The Sun refused to confirm the report on Tuesday. "It's all speculation by people who don't work on the newspaper," a spokesman told CNN. "We regularly mix it up, there's no hard and fast rule."
Despite The Sun's denial, the women featured on the third page of this week's editions have indeed covered up -- model Rosie Huntington-Whiteley posing in lingerie on Monday, and bikini-clad soap opera stars frolicking on the beach on Tuesday.
An overhaul of the most infamous page in the country would be seen as the end of an era and a victory for critics who have derided Page 3 as a sexist anachronism in a society that has moved on since 1970, when Rupert Murdoch launched the feature shortly after purchasing the paper.
Stephanie Rahn, a 20-year-old German supermodel, was the first to strip off for the paper in November 1970. Page 3 quickly became an institution and "Page 3 girl" entered the British vernacular.
The topless pics were credited by some for giving a boost to The Sun's circulation figures, as well as launching the careers of a number of glamor models over the years, including Melinda Messenger, Samantha Fox and Katie Price.
But Murdoch had come under increasing pressure since 2012, when the No More Page 3 campaign -- whose slogan is "Boobs aren't News" -- demanded that The Sun's editors kill the page.
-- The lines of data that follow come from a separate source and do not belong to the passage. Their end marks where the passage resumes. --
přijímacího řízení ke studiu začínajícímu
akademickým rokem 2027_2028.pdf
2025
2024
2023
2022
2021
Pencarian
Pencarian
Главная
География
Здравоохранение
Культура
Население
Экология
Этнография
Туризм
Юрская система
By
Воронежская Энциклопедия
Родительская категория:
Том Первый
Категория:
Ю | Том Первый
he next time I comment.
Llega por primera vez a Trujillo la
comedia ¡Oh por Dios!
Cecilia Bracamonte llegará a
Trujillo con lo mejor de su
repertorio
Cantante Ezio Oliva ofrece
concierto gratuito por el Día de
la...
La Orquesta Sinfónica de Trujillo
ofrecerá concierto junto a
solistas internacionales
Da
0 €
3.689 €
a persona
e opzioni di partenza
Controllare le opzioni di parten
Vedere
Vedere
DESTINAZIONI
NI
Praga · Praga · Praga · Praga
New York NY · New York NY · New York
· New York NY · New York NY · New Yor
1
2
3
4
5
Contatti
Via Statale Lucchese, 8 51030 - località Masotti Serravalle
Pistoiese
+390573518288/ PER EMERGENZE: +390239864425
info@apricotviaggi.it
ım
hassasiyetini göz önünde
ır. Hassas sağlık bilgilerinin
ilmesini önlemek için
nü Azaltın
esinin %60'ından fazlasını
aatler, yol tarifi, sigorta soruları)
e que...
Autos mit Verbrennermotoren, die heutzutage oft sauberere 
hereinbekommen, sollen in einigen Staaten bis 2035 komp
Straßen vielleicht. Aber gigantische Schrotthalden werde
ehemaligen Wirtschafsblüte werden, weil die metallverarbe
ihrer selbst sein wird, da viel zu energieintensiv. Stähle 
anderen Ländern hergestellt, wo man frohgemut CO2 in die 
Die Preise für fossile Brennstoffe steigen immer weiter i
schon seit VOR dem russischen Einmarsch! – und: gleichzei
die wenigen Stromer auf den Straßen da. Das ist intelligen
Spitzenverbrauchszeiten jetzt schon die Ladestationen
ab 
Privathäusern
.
The group's online petition has attracted more than 217,000 signatures since its launch.
Murdoch, the media tycoon who also owns 21st Century Fox, seemed to indicate that change could be on the way when he branded Page 3 "old fashioned" in a tweet last September.
A spokeswoman for No More Page 3 expressed delight about the rumors but said The Sun needed to go even further.
"We're really pleased, it's a definite step in the right direction," Laura Ashton told CNN. "It kind of depends a bit as well what they replace it with -- if it continues to be women in bikinis then it's still women being objectified, and we don't really think there's any place for that in a national newspaper, so the campaign will continue."
Ashton also had her own idea for what Page 3 could feature in the future: "I'd love to see a celebration of women -- The Sun's in a really unique position here where they could turn things around after 45 years of giving us sexist images. They could celebrate women in sport, or some other way in which women contribute to society."
No More Page 3 was launched by Lucy-Ann Holmes in the summer of 2012 after the writer and actress noticed that the "largest female image in The Sun newspaper was of a young woman showing her breasts for men, even though Jessica Ennis had won her tremendous Gold Medal in the London Olympics."
Although topless shots may no longer grace the paper's print edition, the group's campaign is far from over. The tradition lives on at The Sun's Page 3 website, and the Daily Star, another British tabloid, was still featuring naked models on page 3 as of Tuesday.